[Stored data entries]
---*---

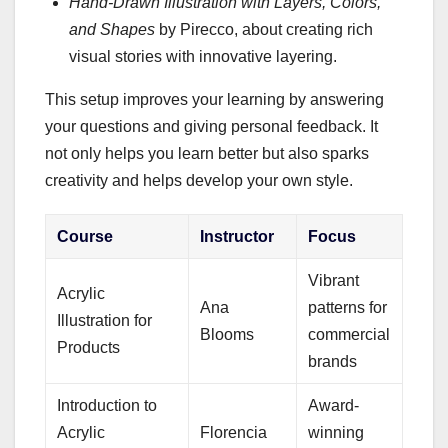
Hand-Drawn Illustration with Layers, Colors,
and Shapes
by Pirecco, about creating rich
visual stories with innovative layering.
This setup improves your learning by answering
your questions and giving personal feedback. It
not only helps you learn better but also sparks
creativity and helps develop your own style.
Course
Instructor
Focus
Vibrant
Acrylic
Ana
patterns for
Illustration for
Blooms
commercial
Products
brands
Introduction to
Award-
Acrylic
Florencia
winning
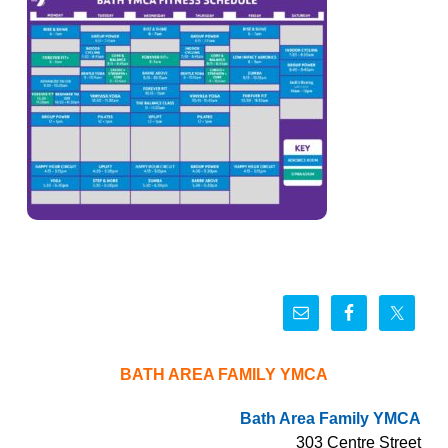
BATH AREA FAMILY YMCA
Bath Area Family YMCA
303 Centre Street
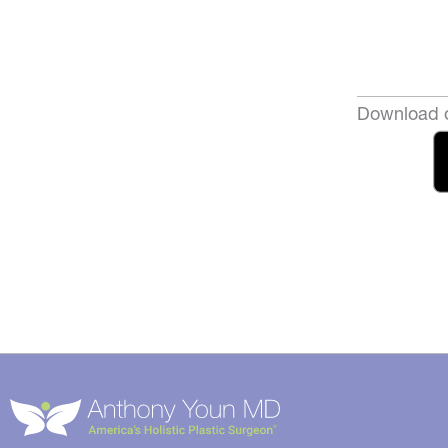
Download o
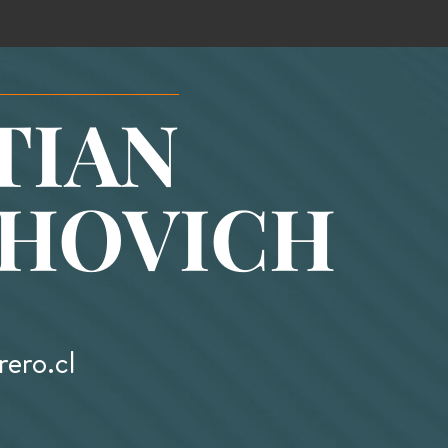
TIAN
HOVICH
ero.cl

---*---

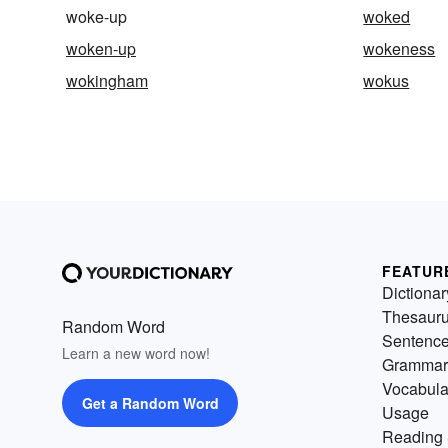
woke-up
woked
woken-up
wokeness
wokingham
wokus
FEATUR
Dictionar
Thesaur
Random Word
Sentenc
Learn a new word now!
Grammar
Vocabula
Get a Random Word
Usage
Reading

---*---

* HOW TO COMPLETE THIS TASK
Filter the records above down to the lines containing the string "YMCA", and copy each of those lines.

* OUTPUT BELOW
BATH AREA FAMILY YMCA
Bath Area Family YMCA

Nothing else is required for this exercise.